Records from a collection:
· · ·
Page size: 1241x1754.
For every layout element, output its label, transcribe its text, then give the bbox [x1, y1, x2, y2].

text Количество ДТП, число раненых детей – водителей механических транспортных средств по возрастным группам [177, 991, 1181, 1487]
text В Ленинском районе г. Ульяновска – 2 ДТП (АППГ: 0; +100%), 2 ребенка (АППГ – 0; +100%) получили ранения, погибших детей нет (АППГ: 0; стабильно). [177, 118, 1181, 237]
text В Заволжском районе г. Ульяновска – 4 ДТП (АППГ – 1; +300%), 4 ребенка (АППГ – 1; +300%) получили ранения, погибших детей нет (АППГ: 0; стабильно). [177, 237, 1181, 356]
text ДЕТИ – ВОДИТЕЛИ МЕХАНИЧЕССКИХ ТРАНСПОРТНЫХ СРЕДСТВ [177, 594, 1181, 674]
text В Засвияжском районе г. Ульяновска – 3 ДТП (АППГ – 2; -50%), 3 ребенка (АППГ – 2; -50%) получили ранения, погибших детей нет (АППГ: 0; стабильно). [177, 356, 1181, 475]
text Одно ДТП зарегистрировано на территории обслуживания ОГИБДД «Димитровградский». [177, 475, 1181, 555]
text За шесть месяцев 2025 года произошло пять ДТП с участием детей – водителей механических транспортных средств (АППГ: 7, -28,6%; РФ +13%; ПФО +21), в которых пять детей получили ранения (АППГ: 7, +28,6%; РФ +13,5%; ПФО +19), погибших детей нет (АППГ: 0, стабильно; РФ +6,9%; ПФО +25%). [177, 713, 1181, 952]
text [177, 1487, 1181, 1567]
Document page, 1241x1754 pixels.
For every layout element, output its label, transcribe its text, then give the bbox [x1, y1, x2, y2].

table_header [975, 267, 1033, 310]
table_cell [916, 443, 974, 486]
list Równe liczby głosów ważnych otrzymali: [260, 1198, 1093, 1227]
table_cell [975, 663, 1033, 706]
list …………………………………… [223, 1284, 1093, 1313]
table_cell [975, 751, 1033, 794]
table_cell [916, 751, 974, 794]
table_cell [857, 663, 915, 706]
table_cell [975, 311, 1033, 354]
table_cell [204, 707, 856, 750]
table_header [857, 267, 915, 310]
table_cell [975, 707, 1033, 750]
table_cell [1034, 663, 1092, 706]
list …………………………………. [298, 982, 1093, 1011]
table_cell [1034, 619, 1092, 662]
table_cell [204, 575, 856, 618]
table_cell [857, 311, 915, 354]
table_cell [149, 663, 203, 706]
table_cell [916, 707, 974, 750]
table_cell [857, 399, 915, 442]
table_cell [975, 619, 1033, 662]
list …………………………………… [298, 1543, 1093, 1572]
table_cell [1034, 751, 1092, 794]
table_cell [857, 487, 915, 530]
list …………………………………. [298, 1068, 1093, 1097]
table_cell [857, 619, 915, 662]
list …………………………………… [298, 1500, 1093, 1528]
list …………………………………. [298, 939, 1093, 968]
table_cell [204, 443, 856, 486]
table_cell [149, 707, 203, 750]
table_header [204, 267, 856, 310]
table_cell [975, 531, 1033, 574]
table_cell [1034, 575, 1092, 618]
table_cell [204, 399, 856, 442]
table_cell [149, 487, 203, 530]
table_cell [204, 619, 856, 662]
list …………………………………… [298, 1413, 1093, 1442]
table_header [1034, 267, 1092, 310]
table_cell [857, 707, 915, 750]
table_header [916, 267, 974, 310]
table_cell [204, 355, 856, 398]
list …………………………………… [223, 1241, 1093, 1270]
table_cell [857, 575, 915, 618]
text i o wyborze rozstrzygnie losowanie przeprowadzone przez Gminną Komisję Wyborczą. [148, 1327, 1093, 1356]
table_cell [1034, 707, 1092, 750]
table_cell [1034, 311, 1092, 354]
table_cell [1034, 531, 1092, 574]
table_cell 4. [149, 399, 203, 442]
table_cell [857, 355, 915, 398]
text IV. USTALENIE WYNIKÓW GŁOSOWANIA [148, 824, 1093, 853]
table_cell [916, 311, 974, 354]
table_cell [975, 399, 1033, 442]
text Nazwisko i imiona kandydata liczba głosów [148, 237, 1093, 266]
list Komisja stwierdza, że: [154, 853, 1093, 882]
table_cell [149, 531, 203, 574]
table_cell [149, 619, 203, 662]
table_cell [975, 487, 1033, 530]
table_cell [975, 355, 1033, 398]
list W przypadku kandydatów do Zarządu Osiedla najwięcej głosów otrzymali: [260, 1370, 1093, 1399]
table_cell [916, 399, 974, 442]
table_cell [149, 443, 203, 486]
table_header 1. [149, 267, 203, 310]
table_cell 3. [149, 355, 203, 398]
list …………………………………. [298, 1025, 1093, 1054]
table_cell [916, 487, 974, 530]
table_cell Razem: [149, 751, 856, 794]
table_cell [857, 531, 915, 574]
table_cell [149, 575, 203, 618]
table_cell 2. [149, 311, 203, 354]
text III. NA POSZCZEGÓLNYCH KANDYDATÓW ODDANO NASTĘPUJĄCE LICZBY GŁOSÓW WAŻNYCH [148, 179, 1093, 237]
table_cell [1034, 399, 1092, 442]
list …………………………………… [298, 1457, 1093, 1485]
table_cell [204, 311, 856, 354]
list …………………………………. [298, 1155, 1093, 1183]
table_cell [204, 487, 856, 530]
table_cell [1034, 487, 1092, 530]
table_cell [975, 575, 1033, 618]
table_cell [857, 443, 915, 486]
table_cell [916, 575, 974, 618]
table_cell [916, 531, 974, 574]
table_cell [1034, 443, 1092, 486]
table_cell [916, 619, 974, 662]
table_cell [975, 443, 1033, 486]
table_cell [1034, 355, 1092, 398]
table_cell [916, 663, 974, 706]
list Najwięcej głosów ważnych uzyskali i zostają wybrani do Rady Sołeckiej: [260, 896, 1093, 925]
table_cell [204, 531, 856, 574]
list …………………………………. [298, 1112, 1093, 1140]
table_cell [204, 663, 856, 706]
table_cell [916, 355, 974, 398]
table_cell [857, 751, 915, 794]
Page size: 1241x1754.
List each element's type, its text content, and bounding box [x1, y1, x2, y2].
· · ·
- [WORK REQUIRED]:
Return, unchanged, the run of lines above that opens with the line containing "text [177, 1487, 1181, 1567]" and closes with the line containing "Document page, 1241x1754 pixels.". Include both.

- [OUTPUT]:
text [177, 1487, 1181, 1567]
Document page, 1241x1754 pixels.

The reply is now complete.